From https://gitlab.com/gitlab-com/ops-sub-department/section-ops-request-for-help/-/issues/6.

Maven packages are not uploaded in a single step. Instead, multiple files are uploaded in a sequence. We can see such sequence documented here.

Among the possible files uploaded, the sha1 digest can be uploaded. We can see here that:

  • Those uploads are ignored = a package file is not created = nothing is stored on object storage.
  • (for sha1) instead we simply locate the related file and check for coherence between the two signatures (the one that we stored along with the related file and the one that is being uploaded).
    • When a file is uploaded to GitLab (through Workhorse), the sha1 is automatically computed and stored. That is why for maven packages, we ignore the digest uploads.

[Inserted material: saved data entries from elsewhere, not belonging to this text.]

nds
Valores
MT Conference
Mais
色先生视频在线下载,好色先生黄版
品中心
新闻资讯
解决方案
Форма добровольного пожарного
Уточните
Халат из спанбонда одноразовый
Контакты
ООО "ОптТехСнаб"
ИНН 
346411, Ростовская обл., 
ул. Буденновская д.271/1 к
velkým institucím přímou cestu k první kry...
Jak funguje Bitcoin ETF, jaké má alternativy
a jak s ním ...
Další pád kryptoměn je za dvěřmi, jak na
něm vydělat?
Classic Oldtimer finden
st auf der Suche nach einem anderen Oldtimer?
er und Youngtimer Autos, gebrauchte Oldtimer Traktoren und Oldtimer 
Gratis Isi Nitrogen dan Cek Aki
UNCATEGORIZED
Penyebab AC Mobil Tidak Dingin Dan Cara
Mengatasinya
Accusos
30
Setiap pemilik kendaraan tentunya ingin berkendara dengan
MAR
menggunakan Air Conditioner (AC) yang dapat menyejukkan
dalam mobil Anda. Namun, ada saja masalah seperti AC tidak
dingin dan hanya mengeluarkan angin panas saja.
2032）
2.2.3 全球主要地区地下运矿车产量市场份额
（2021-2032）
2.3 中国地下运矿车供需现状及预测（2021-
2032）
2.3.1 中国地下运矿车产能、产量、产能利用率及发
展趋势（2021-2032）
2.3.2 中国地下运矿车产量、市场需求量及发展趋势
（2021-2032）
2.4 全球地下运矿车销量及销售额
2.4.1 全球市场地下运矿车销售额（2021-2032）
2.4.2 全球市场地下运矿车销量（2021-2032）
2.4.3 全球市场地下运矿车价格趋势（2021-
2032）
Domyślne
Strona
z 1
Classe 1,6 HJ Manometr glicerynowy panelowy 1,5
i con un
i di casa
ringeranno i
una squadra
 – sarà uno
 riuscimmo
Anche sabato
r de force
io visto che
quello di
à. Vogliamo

From this search, it seems that the coherence check fails with 409 Conflict. We have about 300 hits per week on gitlab.com.

One thing to note from the search, this failure seems to happen randomly on file types. Sometimes is the sha1 for the jar file, sometimes it's for the xml file.

🚒 Solution

My gut feeling is telling me that we're hitting this issue because of the database replication lag. Maven clients upload the file and its sha1 digest in a row. Because the sha1 upload is ignored and simply read the related file (from the first upload), this will be routed to the replica. If the replica is lagging behind the primary database, the stored fingerprint could be wrong and we would hit conflict! when comparing it with the received one.

Before diving in a fix for this (forcing reading from the primary when receiving a fingerprint upload), I'd like first to confirm that this is the root cause.

As such, I suggest:

  1. Given the number of occurences happening per week, add logging around here. Log:
    • the received sha1.
    • the stored sha1.
    • the output of hexdigest the stored sha1.
    • log only when there is a conflict.
  2. Let the logs run for a few days and analyze the situation.
  3. If the stored sha1 is always wrong, this points to a replica lag issue.